» WORK ORDER 1
In the dividend portfolio article below, recast the paragraph beginning "Air Transat (TRZ.TO) is a Canadian company" as a short bulleted list that keeps its main facts.
» WORK ORDER 2
Carry the dividend portfolio article below forward, starting right after its final sentence.

» SELECTED PASSAGE
In September 2017, I received slightly over $100K as a result of the commuted value of my pension plan. I decided to invest 100% of this money into dividend growth stocks. Each month, I publish my results. I don’t do this to brag, I do this to show you it’s possible to build a portfolio during an all-time high market. The market will crash… eventually. In the meantime, I would rather cash some juicy dividends!
Portfolio Comment – Valuation? Really?
Before I go one with my portfolio review, I wanted to come by for another round about valuation. I know I’ll shock some of you with this, but valuation doesn’t matter. When a DSR member asked me a few days ago what to do with stocks like MMM and UPS dropping like rocks and others like Starbucks (SBUX) being at their all-time high, here was my answer:
“I saw UPS and MMM getting hit yesterday but I barely skimmed their results. I’ll have something written on it next week. I think both (and seeing SBUX at their top) would be a great introduction for next Friday’s buy list, don’t you think?
In short (in case you are looking for a rapid answer to act today): the fundamentals of why I bought all three (I have them in my personal portfolio) are still there this morning. The market is getting overhyped or highly depressed for nothing most of the time (Hasbro jumped by 14% earlier this week… was it justified? I don’t think so). Therefore, I keep all of them because they all match my investing thesis.
The reason why MMM is in my portfolio is for the long haul. This business has been around for more than 100 years and will continue to thrive in the next 50 years.
SBUX isn’t done with growth in China, it will continue to thrive for several years through Asia (as they found a way to make them love coffee!)
UPS is a leader in an oligopoly. It has the scale, the network and it is first in class for efficiency. I don’t mind what the market is thinking, I get my increasing dividend each quarter :-)”
I know you will tell me, “but Mike, it doesn’t make sense if you buy a stock that is overvalued.”
I totally agree with you. Where we will disagree is how to determine the fair value of a stock, and more importantly, who determines this? Here’s the most recent example I’ve seen this week about valuation and supposed experts giving their opinion:
Air Transat and the valuation from $5 to $16
Air Transat (TRZ.TO) is a Canadian company which specializes in the organization, marketing and distribution of holiday travel in the tourism industry. It’s a big buzz right now in Canada because the CEO mentioned that the business could be sold. Shares jumped on the same day:
Source: Ycharts
There was a fascinating article done by La Presse (a French Canadian newspaper) trying to figure out what TRZ’s value was. The first analyst, from Desjardins Wealth Management, mentioned that considering TRZ’s cash alone ($335M) put the stock value at $8.92. Then, to that you must add lands in Mexico ($1.82/share) and the overall business ($1.68/share) and you get a “fair price” at $12. According to the same analyst, if there is an offer on the table, the stock could reach $16.

» PROVIDED INFORMATION
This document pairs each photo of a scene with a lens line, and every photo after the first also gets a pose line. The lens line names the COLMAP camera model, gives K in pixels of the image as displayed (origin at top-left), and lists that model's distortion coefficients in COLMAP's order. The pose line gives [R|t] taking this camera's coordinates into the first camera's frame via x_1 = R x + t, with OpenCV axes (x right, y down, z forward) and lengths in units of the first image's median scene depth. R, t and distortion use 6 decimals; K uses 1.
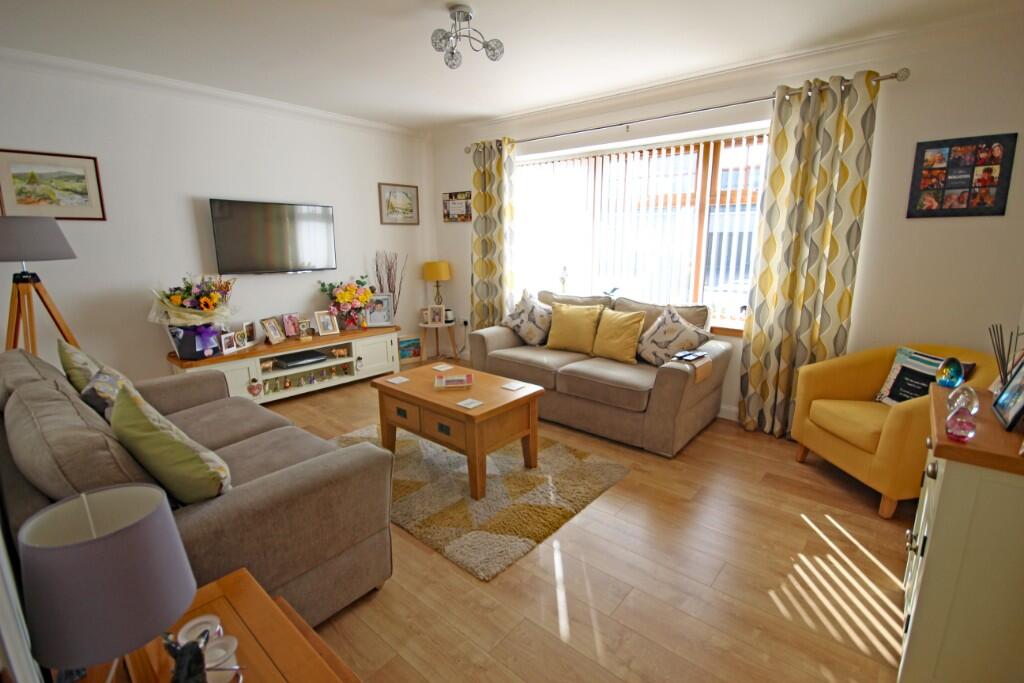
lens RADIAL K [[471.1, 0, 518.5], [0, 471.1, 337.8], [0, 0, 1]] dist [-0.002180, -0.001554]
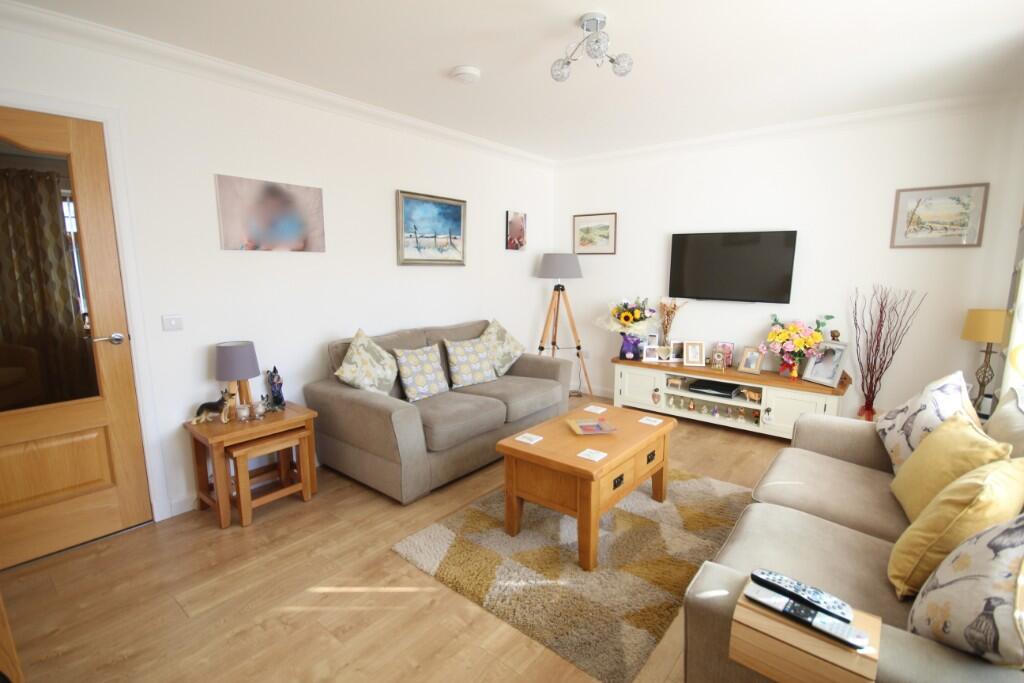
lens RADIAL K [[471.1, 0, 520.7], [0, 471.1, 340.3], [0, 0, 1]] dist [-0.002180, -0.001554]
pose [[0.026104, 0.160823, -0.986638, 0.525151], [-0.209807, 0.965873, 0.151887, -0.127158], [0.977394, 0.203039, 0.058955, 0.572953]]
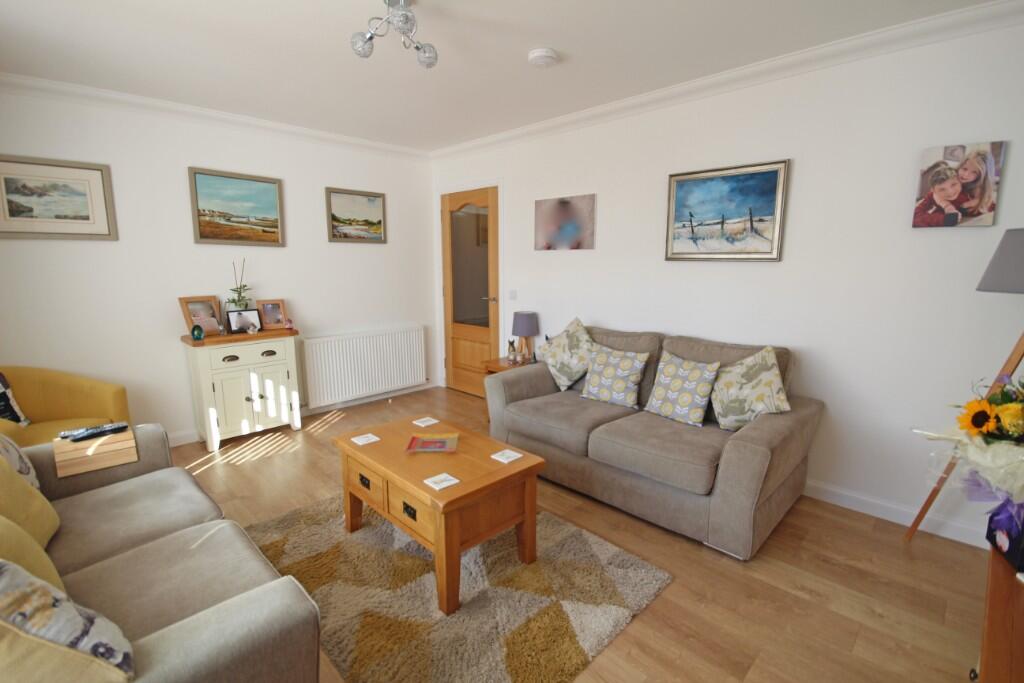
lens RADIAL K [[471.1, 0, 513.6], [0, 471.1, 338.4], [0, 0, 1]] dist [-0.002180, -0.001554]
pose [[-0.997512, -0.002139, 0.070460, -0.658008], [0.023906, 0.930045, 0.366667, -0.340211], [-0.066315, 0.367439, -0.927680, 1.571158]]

» ANSWER SPACE 1
- Air Transat (TRZ.TO) is a Canadian company specializing in the organization, marketing and distribution of holiday travel in the tourism industry.
- It is currently a big buzz in Canada because the CEO mentioned the business could be sold.
- Shares jumped on the same day.

» ANSWER SPACE 2
Regardless of the sale rumors, I was shocked to see that the company’s cash alone was worth more than the actual stock price. In this situation, you might as well just close the business, cash everything out and distribute wealth to shareholders!
Then the journalist asked another analyst. The guy from CIBC (CM.TO) says it’s worth $10 to $11 if it gets sold (so the offer should be around this number).
Finally, the guy from National Bank (NA.TO) concludes the article by saying the stock could go back down to $5 if there is no sale. Strangely enough, my online broker provided me with stock reports coming from the same firm listing the stock at $8.50 (upgraded from $6.00) as of April 30th.
I’ve checked all three analysts and they are all CFAs. Therefore, they are no clowns. Nonetheless, their price ranges from $5 (no sale) to $16 where the assets of the company are worth more than its share price.
Your valuation model is as good as your assumptions
I’m not following Air Transat since it doesn’t pay a dividend. However, I found this example incredibly clear: your valuation model is only as good as your assumptions. Can you really put a price on your assumptions? Would you bet your spouse or children on your assumptions? Depending on which methodology you use, you will find TRZ worth 40% overvalued ($5 vs $8.27) up to being undervalued with a potential gain of 100% (at $16). If three professionals with incredible financial and human power resources can’t get it right (at least 2/3 of them will be wrong, right?), how can we pinpoint the stock price with accuracy?
If valuation doesn’t matter, what does? Your investment thesis.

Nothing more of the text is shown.